- _GIVEN PASSAGE_:
H+ and Pi Byproducts of Glycosylation Affect Ca2+ Homeostasis and Are Retrieved from the Golgi Complex by Homologs of TMEM165 and XPR1.
Glycosylation reactions in the Golgi complex and the endoplasmic reticulum utilize nucleotide sugars as donors and produce inorganic phosphate (Pi) and acid (H+) as byproducts. Here we show that homologs of mammalian XPR1 and TMEM165 (termed Erd1 and Gdt1) recycle luminal Pi and exchange luminal H+ for cytoplasmic Ca2+, respectively, ... thereby promoting growth of yeast cells in low Pi and low Ca2+ environments. As expected for reversible H+/Ca2+ exchangers, Gdt1 also promoted growth in high Ca2+ environments when the Golgi-localized V-ATPase was operational but had the opposite effect when the V-ATPase was eliminated. Gdt1 activities were negatively regulated by calcineurin signaling and by Erd1, which recycled the Pi byproduct of glycosylation reactions and prevented the loss of this nutrient to the environment via exocytosis. Thus, Erd1 transports Pi in the opposite direction from XPR1 and other EXS family proteins and facilitates byproduct removal from the Golgi complex together with Gdt1.

- _QUESTIONS_:
1. In the abstract on glycosylation byproducts in the Golgi complex, what names are given to the yeast homologs of XPR1 and TMEM165?
2. Continue the abstract on glycosylation byproducts in the Golgi complex, starting after its final sentence.

- _DATASET RECORDS_:
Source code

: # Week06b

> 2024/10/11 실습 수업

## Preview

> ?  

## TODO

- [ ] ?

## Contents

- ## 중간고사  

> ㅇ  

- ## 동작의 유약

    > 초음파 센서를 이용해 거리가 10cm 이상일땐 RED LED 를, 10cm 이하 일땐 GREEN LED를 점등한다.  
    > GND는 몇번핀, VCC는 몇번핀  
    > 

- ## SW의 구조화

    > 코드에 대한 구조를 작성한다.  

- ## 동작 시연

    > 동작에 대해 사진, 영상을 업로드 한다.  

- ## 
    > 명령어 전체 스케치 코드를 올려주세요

- _ANSWER SECTION_:
1. The XPR1 homolog is Erd1 and the TMEM165 homolog is Gdt1.

2.
Mesh Terms:
Amino Acid Sequence, Calcineurin, Calcium, Calcium Channels, Endoplasmic Reticulum, Glycosylation, Golgi Apparatus, Humans, Membrane Proteins, Nucleotides, Phosphates, Receptors, Cytoplasmic and Nuclear, Receptors, G-Protein-Coupled, Receptors, Virus, Saccharomyces cerevisiae Proteins, Signal Transduction
Amino Acid Sequence, Calcineurin, Calcium, Calcium Channels, Endoplasmic Reticulum, Glycosylation, Golgi Apparatus, Humans, Membrane Proteins, Nucleotides, Phosphates, Receptors, Cytoplasmic and Nuclear, Receptors, G-Protein-Coupled, Receptors, Virus, Saccharomyces cerevisiae Proteins, Signal Transduction
G3 (Bethesda)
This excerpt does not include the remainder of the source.